Ingredient Breakdown
The key ingredients in this recipe are chicken breast, kale, potatoes, garlic, and chicken broth. The chicken breast provides a lean source of protein, while the kale adds a boost of nutrients and antioxidants. The potatoes add a satisfying crunch and a touch of sweetness, while the garlic provides a depth of flavor. The chicken broth is the base of the soup, providing a rich and savory flavor. When selecting these ingredients, choose fresh and high-quality options to ensure the best flavor and texture.
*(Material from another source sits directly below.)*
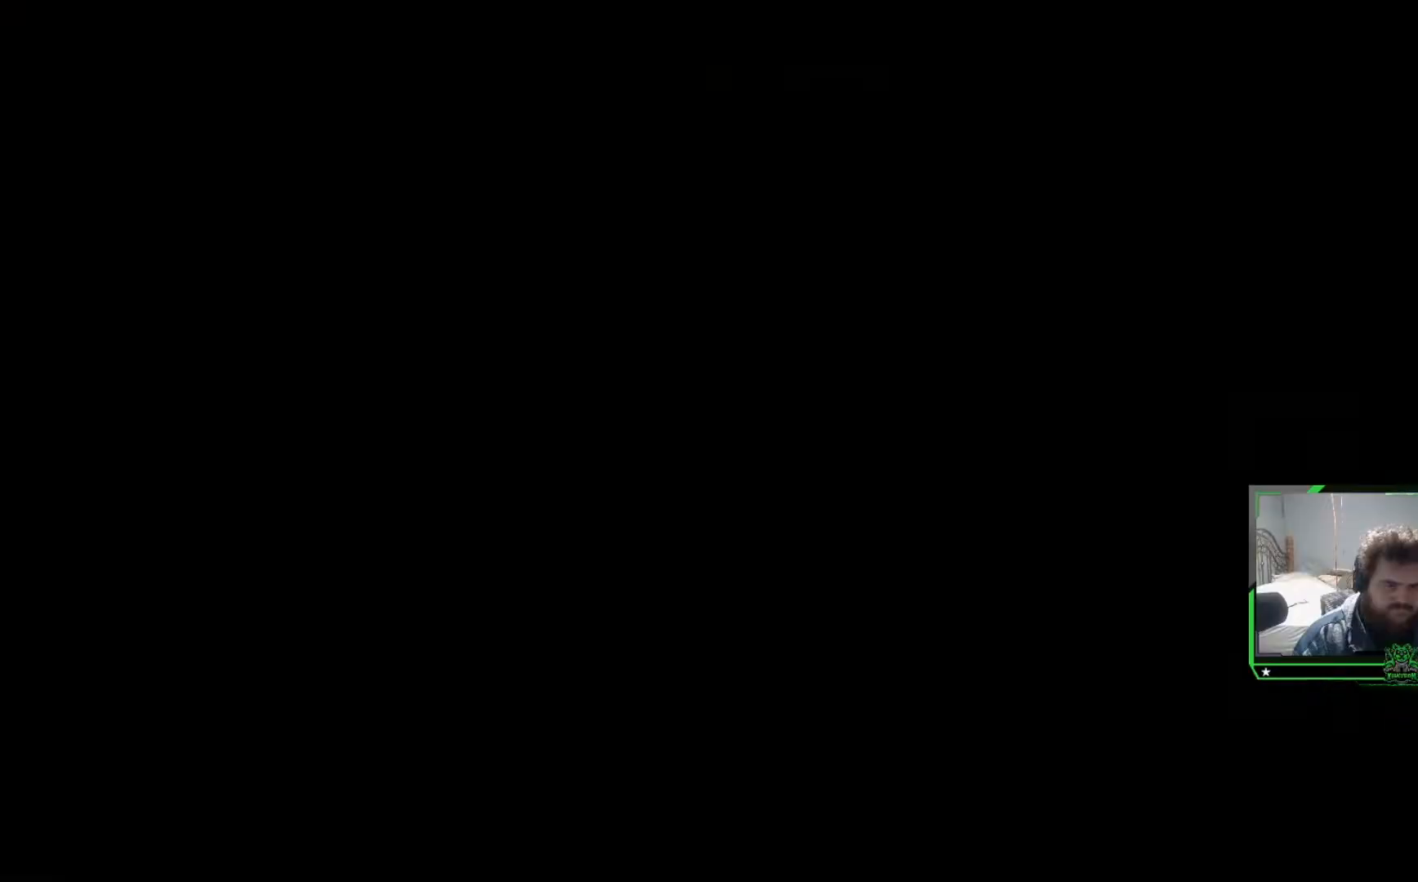
{"buttons": [], "left_stick": "center", "right_stick": "center", "events": [[150, "SELECT", "down"], [234, "SELECT", "up"], [334, "SELECT", "down"], [434, "SELECT", "up"]]}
For example, choose organic kale and potatoes, and opt for low-sodium chicken broth to reduce the salt content of the soup.How to Make high protein chicken and kale soup with roasted potatoes and garlic
Preheat the oven to 425°F (220°C). This will be used to roast the potatoes.
Cut the potatoes into 1-inch (2.5 cm) cubes and place them on a baking sheet lined with parchment paper. Drizzle with olive oil and season with salt and pepper. Roast in the preheated oven for 20-25 minutes, or until golden brown.
In a large pot, heat 2 tablespoons of olive oil over medium heat. Add the minced garlic and sauté for 1-2 minutes, or until fragrant.
Add the chicken breast to the pot and cook until browned on all sides, about 5-7 minutes. Remove the chicken from the pot and set it aside.
Add the chopped kale and chicken broth to the pot. Bring the mixture to a boil, then reduce the heat to low and simmer for 10-15 minutes, or until the kale is tender.
Add the roasted potatoes and cooked chicken to the pot. Stir to combine and cook for an additional 2-3 minutes, or until the chicken is heated through.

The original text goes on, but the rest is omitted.